While the house definitely featured lots of bling, we were impressed by its livability. While I couldn’t imagine myself in an office large enough to accommodate two desks (Edith, actually), the house was chock-full of playful touches that were less palace and more home.
Edith’s and Charles’s youngest daughter, Mairi, was nearly 20 years younger than the other children, and she lived at Mount Stewart until her death in 2009 at the age of 88. Mairi’s daughter still lives in the house, which was turned over to the National Trust in 1977, following the bequest of the gardens in 1957.
The house was closed for three years while undergoing an 8-million-pound restoration, which brought back the original sandstone floors in the expansive entrance parlour.
Stay for the gardens
But the impressive gardens are the main draw, for tourists as well as the locals who picnic, play football, walk their dogs and generally enjoy the day in the full sun or in the shade of numerous trees. The heady fragrance of blossoms greeted us in the formal garden in front of the house, and splashes of colour could be glimpsed at every turn of the head.

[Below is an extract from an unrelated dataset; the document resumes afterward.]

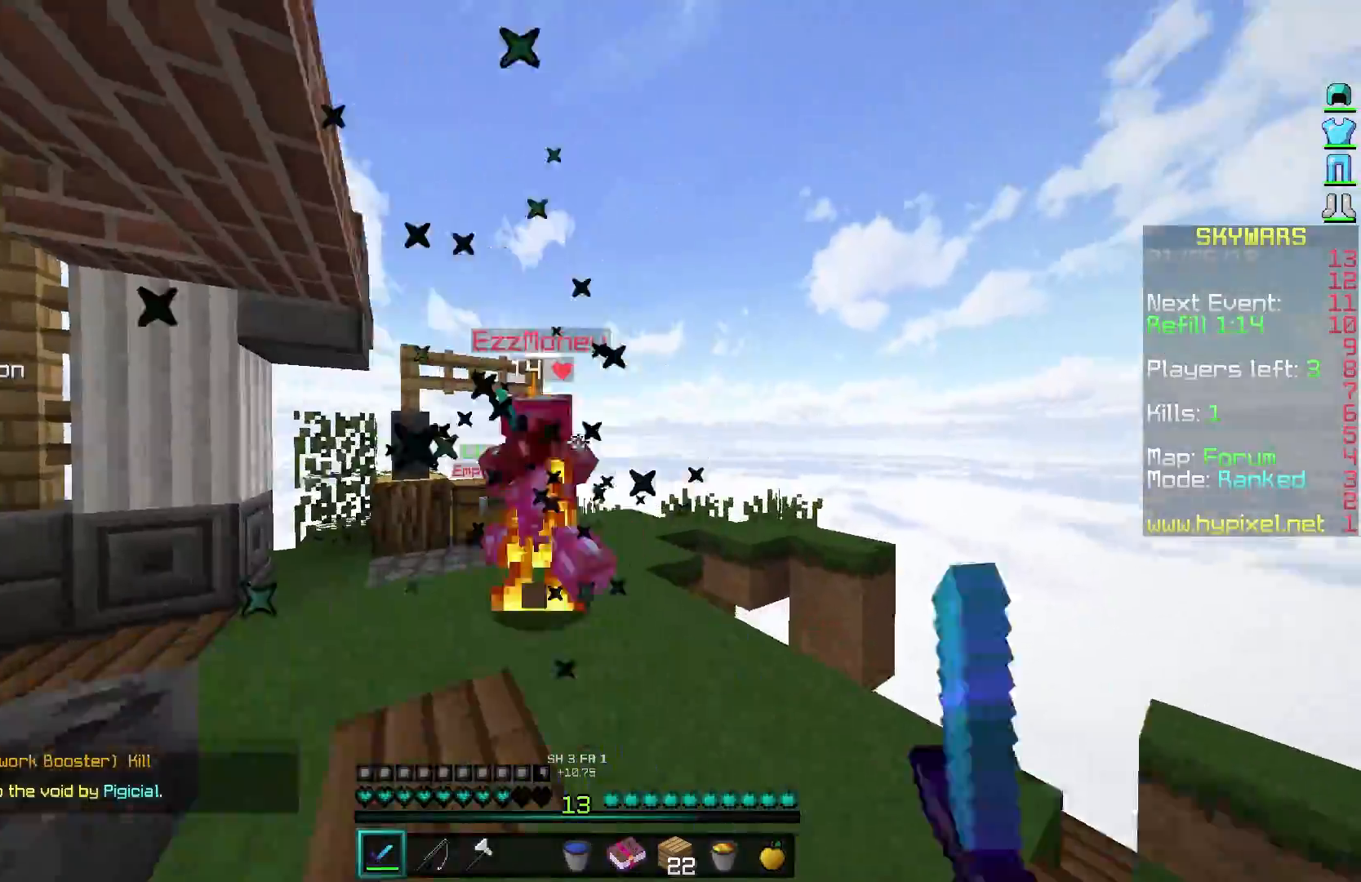
{"keys": ["a", "w"], "mouse": [], "events": [[83, "mouse_left", "up"], [133, "a", "down"], [133, "mouse_left", "down"], [233, "mouse_left", "up"], [283, "mouse_left", "down"], [383, "mouse_left", "up"], [433, "mouse_left", "down"], [483, "mouse_left", "up"]]}
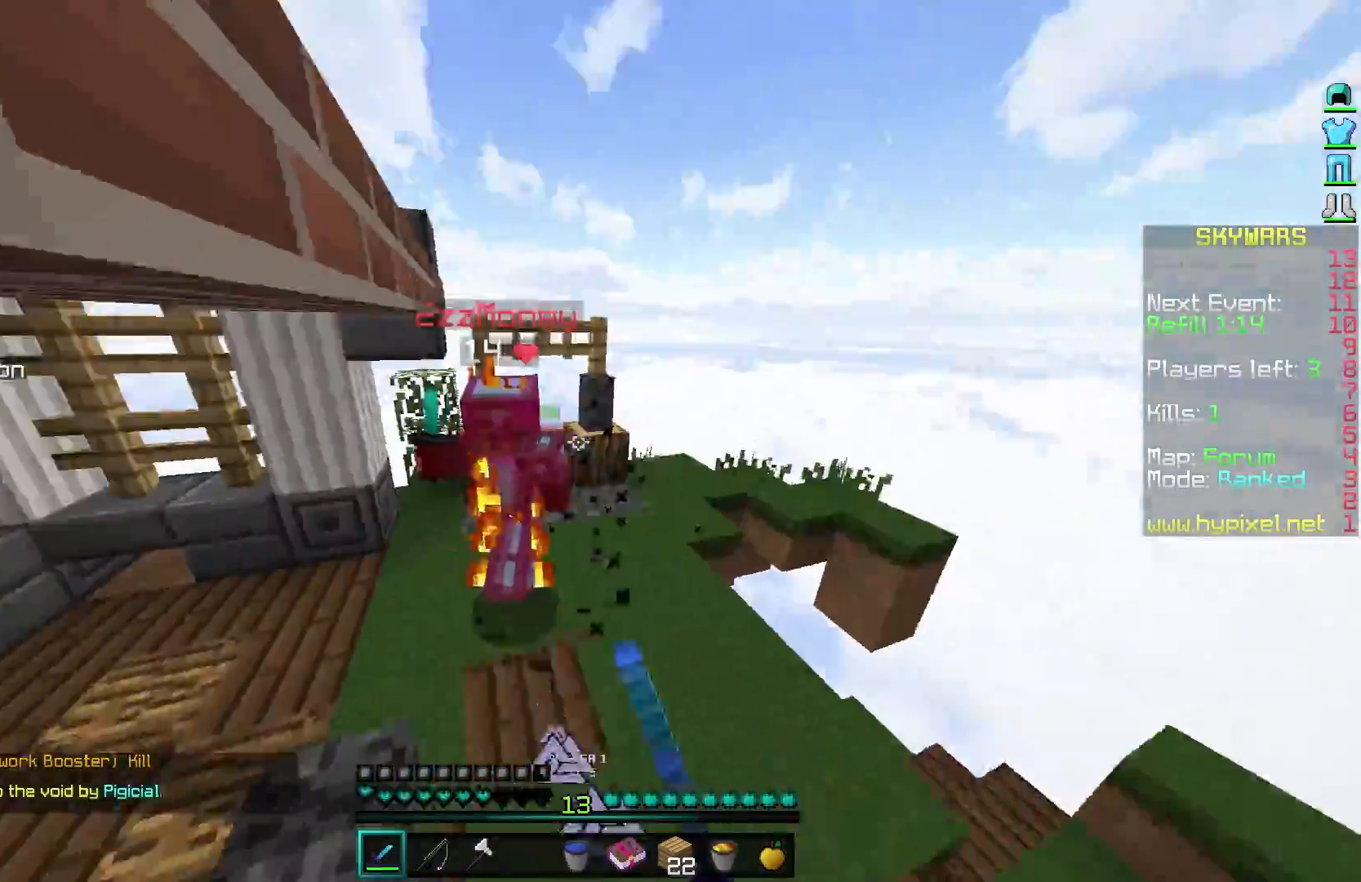
{"keys": ["w"], "mouse": ["left"], "events": [[83, "a", "up"], [83, "mouse_left", "down"], [133, "mouse_left", "up"], [183, "mouse_left", "down"], [283, "mouse_left", "up"], [333, "mouse_left", "down"], [433, "mouse_left", "up"], [483, "mouse_left", "down"]]}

Playful statuary and topiary create whimsical combinations, as do the gardens themselves. Declan particularly liked the Hand of Ulster flower arrangement the color and shape of a red hand. Topiaries of a ship and statuary of a dinosaur were also favorites.
A one-mile walk around the lake provided new views of the house and grounds. On the back side of the lake, the colorful blooms and bushes were reflected on the water, creating shimmering mirror images. Under Edith’s direction, the lake was expanded, and she installed several new gardens, including the shamrock garden, Italian garden and a special garden for Lady Mairi.
We likely would have stayed longer, but Marilynn wanted to look up a friend in Portaferry and we needed to return the rental car. Mount Stewart, like Rowallane Gardens the day before, definitely did not disappoint.